Please report how many lines in the following material hold the string "echo", giving only the number.

Data to examine section start

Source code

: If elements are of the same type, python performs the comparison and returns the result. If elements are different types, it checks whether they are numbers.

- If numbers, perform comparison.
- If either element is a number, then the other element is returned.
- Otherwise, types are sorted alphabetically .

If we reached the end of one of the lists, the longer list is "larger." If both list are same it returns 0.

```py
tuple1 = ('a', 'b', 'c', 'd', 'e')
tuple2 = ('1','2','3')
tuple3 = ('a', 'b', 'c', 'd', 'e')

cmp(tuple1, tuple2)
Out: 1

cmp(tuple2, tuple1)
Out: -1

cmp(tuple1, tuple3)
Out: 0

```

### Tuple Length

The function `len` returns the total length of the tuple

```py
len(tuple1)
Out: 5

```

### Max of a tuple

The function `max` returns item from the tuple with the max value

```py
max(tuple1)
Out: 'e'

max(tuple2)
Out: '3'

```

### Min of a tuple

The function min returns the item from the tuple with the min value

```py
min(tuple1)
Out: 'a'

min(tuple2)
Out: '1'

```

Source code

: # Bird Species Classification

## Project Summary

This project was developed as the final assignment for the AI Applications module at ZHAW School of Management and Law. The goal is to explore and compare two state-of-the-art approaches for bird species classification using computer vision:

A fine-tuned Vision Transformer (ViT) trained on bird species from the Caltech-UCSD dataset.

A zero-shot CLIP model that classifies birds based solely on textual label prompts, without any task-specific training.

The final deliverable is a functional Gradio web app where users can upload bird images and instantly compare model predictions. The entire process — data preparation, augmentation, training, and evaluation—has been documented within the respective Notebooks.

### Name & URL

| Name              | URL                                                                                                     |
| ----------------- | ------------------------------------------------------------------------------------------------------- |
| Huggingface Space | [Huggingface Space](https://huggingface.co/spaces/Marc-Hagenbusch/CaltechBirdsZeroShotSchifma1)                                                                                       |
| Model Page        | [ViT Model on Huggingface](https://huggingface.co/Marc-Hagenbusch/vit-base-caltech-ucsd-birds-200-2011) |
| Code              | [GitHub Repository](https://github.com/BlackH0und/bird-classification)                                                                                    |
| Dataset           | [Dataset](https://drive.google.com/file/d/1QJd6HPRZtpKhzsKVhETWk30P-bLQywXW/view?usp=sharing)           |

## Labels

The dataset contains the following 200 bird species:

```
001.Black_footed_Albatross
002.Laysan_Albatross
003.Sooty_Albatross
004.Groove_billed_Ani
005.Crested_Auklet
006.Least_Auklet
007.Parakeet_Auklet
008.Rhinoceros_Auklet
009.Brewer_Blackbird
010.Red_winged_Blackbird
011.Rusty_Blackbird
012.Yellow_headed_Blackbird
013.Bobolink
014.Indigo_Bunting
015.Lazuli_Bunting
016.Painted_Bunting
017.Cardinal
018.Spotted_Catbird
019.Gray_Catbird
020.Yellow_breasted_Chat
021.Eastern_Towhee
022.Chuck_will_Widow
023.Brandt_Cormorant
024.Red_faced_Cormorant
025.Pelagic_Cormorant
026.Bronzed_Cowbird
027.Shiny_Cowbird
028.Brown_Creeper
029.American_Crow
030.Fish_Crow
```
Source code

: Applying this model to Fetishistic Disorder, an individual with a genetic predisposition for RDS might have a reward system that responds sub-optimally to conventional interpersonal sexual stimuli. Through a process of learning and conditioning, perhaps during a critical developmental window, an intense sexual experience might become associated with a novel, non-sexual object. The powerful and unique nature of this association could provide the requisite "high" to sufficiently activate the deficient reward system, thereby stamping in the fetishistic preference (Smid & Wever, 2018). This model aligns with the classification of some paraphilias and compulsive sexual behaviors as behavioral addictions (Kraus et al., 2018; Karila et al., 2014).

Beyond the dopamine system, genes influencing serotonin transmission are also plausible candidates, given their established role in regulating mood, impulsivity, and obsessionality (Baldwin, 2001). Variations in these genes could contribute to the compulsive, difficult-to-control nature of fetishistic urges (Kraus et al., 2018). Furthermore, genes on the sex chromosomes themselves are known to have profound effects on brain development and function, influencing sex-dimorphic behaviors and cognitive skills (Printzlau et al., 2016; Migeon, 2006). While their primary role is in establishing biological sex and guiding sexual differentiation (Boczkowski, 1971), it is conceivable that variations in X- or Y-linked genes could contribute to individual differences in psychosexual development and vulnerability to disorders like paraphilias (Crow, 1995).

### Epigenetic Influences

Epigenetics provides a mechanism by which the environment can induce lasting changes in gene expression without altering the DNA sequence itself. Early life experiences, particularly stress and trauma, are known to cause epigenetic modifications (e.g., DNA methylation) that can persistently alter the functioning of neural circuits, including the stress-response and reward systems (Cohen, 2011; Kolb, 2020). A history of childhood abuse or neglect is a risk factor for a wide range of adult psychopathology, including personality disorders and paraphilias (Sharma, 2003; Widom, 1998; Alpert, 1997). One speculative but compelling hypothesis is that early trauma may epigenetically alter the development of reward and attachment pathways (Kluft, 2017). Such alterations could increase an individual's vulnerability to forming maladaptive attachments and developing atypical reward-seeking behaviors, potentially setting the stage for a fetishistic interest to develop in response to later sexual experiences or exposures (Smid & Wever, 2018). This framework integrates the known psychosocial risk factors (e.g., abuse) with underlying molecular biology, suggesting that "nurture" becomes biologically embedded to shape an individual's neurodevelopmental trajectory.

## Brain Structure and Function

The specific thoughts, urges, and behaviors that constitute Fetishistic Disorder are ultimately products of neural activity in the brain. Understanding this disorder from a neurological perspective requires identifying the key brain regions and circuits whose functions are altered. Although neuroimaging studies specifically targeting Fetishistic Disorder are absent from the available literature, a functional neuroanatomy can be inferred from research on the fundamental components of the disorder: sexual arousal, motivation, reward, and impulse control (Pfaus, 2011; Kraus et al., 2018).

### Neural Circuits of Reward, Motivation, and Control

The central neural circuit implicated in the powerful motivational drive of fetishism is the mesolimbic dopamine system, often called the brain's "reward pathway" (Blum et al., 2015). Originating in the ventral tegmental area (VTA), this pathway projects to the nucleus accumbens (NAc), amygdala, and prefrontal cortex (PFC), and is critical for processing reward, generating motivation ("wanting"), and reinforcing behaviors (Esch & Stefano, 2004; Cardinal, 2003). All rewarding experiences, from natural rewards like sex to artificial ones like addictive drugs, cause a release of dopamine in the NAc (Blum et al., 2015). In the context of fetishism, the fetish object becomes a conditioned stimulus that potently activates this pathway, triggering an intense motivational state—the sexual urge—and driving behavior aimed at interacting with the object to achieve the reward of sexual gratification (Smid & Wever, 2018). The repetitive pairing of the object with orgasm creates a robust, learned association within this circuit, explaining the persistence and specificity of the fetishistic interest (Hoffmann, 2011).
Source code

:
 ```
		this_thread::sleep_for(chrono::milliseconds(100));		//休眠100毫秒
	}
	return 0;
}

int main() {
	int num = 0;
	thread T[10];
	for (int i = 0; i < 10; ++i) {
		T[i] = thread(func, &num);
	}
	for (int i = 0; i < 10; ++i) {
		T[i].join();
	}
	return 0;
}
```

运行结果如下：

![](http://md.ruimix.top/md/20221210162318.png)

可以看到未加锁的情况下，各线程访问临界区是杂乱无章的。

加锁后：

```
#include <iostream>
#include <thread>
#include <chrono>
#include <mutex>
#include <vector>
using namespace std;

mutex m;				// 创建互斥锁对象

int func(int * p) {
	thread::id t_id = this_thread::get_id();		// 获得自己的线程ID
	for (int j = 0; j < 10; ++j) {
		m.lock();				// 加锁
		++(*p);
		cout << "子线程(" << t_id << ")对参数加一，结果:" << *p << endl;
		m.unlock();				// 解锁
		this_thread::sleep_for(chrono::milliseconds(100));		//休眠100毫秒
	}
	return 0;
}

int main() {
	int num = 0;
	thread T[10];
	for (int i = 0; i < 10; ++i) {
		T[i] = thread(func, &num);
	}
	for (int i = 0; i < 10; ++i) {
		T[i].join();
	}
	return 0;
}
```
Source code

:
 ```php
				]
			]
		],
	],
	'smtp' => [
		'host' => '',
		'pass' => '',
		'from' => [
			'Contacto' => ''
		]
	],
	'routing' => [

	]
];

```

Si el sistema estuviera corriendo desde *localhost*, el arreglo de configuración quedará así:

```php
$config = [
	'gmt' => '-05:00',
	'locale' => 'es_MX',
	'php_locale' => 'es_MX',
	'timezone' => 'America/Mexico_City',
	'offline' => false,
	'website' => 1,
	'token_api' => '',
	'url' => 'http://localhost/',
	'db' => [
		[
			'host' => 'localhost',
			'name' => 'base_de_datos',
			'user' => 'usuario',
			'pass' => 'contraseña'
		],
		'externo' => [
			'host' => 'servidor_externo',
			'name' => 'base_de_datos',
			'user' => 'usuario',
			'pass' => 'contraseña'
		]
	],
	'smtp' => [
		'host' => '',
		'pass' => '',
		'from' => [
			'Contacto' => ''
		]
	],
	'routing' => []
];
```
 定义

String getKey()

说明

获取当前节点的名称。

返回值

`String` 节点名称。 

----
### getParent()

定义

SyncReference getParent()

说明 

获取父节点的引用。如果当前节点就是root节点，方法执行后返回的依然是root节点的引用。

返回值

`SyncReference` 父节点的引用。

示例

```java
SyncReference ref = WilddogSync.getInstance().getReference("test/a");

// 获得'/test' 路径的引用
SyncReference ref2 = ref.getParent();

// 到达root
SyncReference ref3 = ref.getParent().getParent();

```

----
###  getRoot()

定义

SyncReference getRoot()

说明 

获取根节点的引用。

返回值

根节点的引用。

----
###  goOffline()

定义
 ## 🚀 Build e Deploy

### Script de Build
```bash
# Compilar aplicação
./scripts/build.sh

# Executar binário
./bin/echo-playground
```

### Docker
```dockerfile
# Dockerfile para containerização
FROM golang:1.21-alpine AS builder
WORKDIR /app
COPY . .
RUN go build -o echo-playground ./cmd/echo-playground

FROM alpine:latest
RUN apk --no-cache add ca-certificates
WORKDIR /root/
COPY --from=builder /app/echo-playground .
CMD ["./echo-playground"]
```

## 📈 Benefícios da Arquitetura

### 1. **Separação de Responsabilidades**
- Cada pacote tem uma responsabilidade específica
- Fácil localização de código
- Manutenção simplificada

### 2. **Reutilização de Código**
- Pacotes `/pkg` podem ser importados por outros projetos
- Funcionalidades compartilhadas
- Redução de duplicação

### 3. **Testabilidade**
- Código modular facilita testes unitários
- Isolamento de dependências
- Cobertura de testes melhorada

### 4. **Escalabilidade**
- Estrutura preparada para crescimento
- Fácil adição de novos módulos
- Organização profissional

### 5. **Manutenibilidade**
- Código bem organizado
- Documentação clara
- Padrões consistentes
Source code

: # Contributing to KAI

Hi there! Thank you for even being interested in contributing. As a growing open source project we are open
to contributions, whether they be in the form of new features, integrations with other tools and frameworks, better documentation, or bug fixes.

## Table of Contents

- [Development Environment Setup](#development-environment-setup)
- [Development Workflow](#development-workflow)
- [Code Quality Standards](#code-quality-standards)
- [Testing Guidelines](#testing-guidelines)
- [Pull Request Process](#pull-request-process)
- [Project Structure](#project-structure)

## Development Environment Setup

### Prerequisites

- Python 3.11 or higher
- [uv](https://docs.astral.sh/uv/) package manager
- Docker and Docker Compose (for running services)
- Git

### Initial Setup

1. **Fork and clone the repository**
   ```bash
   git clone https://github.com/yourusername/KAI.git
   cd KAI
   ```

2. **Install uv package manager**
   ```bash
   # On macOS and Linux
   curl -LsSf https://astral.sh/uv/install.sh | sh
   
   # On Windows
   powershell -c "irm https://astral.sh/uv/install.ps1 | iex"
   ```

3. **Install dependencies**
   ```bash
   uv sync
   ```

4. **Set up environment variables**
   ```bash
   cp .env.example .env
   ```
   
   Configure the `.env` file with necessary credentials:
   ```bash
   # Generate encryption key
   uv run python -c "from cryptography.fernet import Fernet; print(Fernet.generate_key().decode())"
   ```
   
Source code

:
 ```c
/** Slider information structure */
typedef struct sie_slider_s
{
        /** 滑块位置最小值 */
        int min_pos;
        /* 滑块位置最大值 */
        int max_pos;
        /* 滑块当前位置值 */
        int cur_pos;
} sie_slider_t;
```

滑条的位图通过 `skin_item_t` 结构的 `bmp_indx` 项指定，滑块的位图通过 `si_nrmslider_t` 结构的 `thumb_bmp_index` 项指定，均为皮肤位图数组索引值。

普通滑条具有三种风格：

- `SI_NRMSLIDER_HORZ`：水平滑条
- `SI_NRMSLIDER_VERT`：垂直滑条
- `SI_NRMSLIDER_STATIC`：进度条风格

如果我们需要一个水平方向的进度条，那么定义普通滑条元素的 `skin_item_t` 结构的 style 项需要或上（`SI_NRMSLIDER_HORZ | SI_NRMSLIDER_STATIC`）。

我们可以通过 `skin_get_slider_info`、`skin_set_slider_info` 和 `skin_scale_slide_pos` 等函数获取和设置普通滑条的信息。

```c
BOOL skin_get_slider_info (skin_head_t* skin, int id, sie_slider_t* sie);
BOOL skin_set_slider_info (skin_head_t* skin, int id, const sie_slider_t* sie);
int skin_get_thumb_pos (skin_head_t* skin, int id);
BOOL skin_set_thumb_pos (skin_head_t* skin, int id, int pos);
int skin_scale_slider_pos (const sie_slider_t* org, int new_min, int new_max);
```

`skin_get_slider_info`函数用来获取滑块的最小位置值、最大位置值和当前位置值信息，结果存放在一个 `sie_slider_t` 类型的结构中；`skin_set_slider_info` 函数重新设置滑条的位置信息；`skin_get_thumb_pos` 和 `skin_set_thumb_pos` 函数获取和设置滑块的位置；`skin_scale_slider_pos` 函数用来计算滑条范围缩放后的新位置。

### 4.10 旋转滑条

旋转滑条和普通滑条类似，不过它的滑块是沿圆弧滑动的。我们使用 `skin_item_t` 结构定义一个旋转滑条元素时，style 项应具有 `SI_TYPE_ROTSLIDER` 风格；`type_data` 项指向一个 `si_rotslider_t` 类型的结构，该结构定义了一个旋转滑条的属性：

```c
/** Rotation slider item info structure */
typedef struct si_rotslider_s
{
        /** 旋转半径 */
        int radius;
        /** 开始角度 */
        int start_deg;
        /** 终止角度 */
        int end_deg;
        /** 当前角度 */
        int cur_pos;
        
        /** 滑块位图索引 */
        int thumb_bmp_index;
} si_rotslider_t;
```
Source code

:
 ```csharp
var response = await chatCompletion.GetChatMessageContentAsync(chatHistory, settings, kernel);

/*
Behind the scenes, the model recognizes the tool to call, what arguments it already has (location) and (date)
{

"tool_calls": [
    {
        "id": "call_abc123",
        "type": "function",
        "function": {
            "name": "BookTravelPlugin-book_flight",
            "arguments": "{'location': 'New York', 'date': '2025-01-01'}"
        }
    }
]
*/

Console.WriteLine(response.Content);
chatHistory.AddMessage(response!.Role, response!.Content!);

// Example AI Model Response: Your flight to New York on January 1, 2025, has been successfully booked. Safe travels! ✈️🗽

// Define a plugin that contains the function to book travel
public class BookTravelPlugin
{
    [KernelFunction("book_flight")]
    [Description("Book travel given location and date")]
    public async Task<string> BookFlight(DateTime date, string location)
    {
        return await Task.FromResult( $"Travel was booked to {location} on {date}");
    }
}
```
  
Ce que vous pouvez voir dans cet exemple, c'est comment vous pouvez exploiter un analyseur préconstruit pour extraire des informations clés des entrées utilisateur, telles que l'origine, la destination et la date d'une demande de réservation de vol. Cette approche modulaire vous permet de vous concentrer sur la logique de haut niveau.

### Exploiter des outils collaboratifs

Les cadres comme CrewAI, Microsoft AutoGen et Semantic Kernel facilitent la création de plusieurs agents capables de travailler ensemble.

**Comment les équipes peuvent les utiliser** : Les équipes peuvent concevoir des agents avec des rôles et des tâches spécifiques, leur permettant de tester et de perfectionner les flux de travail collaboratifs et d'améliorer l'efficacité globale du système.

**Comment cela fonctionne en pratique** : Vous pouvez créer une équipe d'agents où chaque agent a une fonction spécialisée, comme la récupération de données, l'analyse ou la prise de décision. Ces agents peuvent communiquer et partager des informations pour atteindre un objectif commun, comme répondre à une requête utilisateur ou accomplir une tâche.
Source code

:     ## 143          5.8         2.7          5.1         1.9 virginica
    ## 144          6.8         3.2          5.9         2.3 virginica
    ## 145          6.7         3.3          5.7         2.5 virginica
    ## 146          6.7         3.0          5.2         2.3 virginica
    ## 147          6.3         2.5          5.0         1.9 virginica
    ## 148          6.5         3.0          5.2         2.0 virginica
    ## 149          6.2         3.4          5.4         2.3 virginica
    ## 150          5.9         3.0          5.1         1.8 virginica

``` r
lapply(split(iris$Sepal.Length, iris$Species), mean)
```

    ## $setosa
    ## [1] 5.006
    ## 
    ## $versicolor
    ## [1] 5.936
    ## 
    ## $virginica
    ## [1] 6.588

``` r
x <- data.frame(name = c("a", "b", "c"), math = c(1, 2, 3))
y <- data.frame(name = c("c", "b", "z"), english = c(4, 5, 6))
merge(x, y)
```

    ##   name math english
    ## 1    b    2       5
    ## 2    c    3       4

Data to examine section end

Response area: 4